__Problem to work on__
Please set down, unchanged, each line from the one with "Copyright © 2026" to the final line of the data below, both included. Drop the pictures.

------ Records shown

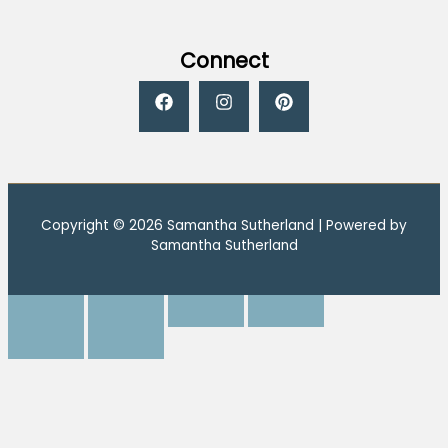
Connect
Copyright © 2026 Samantha Sutherland | Powered by
Samantha Sutherland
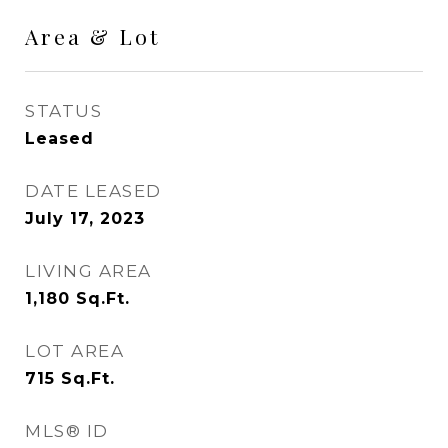
Area & Lot
STATUS
Leased
DATE LEASED
July 17, 2023
LIVING AREA
1,180
Sq.Ft.
LOT AREA
715
Sq.Ft.
MLS® ID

------------

__Solution to this task__
Copyright © 2026 Samantha Sutherland | Powered by
Samantha Sutherland
Area & Lot
STATUS
Leased
DATE LEASED
July 17, 2023
LIVING AREA
1,180
Sq.Ft.
LOT AREA
715
Sq.Ft.
MLS® ID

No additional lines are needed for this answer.